両車ともに自動ブレーキや車線逸脱警報などの先進安全装備が設定されています。

そこまで大きな差はありませんが、クルーズコントロール機能に差が見られます。

アクアは速度を設定するとその速度で一定に走行してくれるのですが、先行者がいた場合でも加減速することはできず、ドライバーが自らブレーキを踏む必要があります。
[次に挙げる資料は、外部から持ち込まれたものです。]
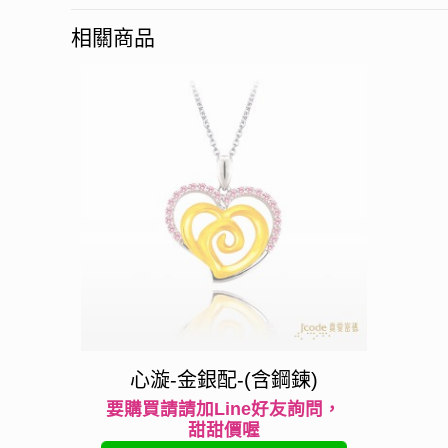
相關商品
心漩-金銀配-(含鋼鍊)
要購買請請加Line好友詢問，
甜甜價喔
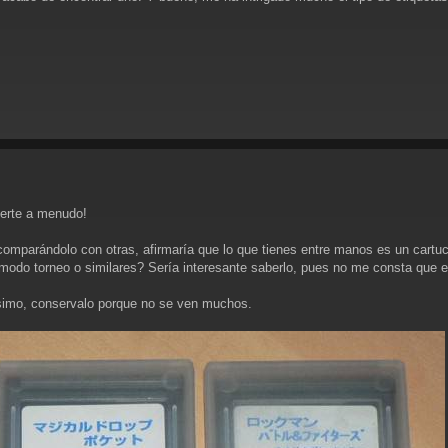
eerte a menudo!
comparándolo con otras, afirmaría que lo que tienes entre manos es un cartuc
modo torneo o similares? Sería interesante saberlo, pues no me consta que e
ísimo, conservalo porque no se ven muchos.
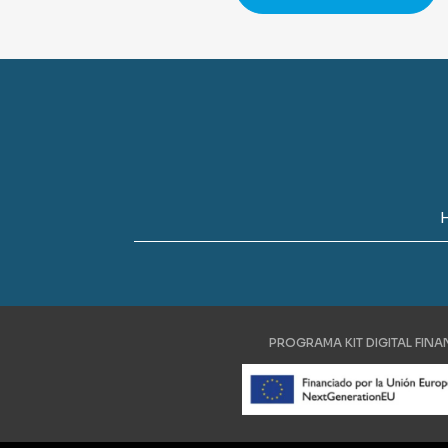
PROGRAMA KIT DIGITAL FIN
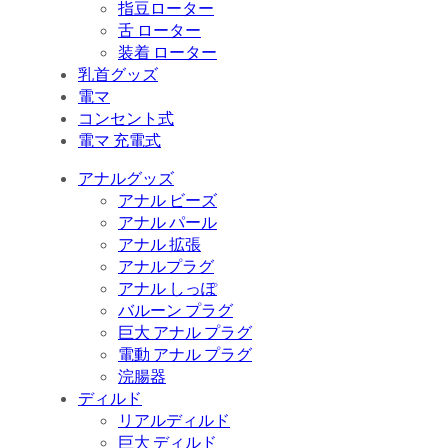
指豆ローター
舌 ローター
装着 ローター
乳首グッズ
電マ
コンセント式
電マ 充電式
アナルグッズ
アナル ビーズ
アナル パール
アナル 拡張
アナルプラグ
アナル しっぽ
バルーン プラグ
巨大 アナル プラグ
電動 アナル プラグ
浣腸器
ディルド
リアルディルド
巨大 ディルド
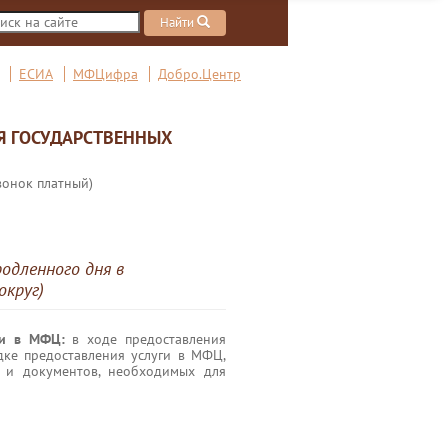
Найти
ЕСИА
МФЦифра
Добро.Центр
Я ГОСУДАРСТВЕННЫХ
вонок платный)
родленного дня в
округ)
ги в МФЦ:
в ходе предоставления
дке предоставления услуги в МФЦ,
 и документов, необходимых для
引用 https://www3.nissan.co.jp/vehicles/new/note.html

一方ノートはレーダーを用いて先行者の速度に応じて自動で加減速してくれるので、クルーズコントロールに関してはノートの方が優秀と言えそうです。

気になる価格は?

最後に気になる価格の差ですがハイブリッドモデルの最低グレードで比較すると、

・アクア 178万円

・ノート 190万円

とノートの方が12万円高い結果となりました。

しかしオプションの差などによりすぐに覆ってしまうほどの価格差なので、値段で勝負できる部分は少ないのかもしれません。

まとめ

以上簡単にですがアクアとノートの違いについて比較して見ましたが、一番の大きな違いはやはりハイブリッドシステムの違いと言えそうです。

一言でハイブリッド車と言っても仕組みが大きく異なるので、その乗り味や運転した感覚も大きく異なるところです。

最終的に乗ってみないと分からないと言ってしまっては簡単ですが、アクアとノート、似ているようで全く異なる車とも言えるので、実際に試乗してみることをオススメいたします。